Both Novartis and Myriad, draw attention to an often neglected understanding of patent law. They help to stress the importance of the need to treat the three fold criteria of patent eligibility, as merely the starting point of patent eligibility and not a conclusive determination of the same. This helps individual countries to fashion patent law regimes where exclusionary principles for patent eligibility, may reflect the social and economic needs of the domestic populace, instead of being bound by universally agreed principles that can rarely, if ever, be implemented in a universal manner. This however, it not meant to serve as challenge or even a critique to the TRIPS regime, which itself informs the drafting and implementation of most domestic patent law regimes. But is instead meant to remind courts and patent offices that TRIPS itself, recognizes pursuant to Article 27(2), individual exceptions that countries may use to temper the application of the three fold criteria of patent eligibility.

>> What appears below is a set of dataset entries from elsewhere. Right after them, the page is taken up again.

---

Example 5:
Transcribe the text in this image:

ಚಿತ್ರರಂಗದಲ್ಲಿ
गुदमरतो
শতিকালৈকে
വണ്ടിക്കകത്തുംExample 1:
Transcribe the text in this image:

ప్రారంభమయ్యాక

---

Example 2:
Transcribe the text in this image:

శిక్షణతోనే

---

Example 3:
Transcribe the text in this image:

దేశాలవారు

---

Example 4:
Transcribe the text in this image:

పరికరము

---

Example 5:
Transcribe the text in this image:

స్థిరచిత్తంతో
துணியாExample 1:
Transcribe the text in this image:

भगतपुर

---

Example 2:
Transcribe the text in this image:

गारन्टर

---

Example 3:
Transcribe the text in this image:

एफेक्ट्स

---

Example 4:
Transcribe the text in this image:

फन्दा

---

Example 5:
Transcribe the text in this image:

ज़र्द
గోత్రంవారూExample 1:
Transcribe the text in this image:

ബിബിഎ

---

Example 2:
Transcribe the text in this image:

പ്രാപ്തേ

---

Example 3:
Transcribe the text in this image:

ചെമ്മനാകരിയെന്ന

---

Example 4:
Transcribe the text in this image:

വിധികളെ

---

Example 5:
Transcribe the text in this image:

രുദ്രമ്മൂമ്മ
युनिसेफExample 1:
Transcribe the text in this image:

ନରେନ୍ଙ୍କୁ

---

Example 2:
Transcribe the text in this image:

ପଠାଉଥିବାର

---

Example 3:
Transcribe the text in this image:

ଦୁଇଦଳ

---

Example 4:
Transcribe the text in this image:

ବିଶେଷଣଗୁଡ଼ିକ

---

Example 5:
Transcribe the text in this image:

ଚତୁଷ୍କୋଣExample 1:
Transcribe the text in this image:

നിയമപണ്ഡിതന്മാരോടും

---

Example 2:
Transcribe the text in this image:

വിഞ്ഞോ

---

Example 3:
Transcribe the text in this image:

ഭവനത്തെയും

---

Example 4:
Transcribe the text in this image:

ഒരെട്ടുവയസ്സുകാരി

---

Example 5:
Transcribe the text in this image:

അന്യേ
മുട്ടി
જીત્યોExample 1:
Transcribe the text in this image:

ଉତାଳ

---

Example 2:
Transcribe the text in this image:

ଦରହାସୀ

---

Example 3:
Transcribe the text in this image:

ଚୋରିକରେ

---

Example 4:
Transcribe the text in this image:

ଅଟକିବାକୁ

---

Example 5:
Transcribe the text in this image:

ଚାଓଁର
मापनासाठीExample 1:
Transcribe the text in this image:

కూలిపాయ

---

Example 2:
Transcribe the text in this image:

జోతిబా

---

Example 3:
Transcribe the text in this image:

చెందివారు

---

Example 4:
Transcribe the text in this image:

The foregoing analysis is meant to highlight the ways in which Novartis and Myriad are similar and not to prove that they are identical. In fact there remain strong difference between the two cases. The decision in Myriad is largely a product of the decision in Chakrabarty, and to that extent was an easier outcome to reach, when compared to the Indian Supreme Court’s task of interpreting Section 2(j) and 3(d) without any applicable judicial precedent. More importantly, Novartis and Myriad stand for different degrees of patent ineligibility. Myriad recognizes a milder and more intuitive principle of excluding patent protection for unaltered naturally occurring substances, whereas Novartis reinforces a contested safeguard against predatory use of a patent, known in the pharmaceutical sector as “ever-greening”. The question of the validity of such a practice was not addressed by the Court and the exact scope of Section 3(d) was consciously left open. This will only ensure that the exclusions to patent eligibility under the Patent Act, 1970, and its equivalent in other jurisdictions continue to be the site of further patent litigation.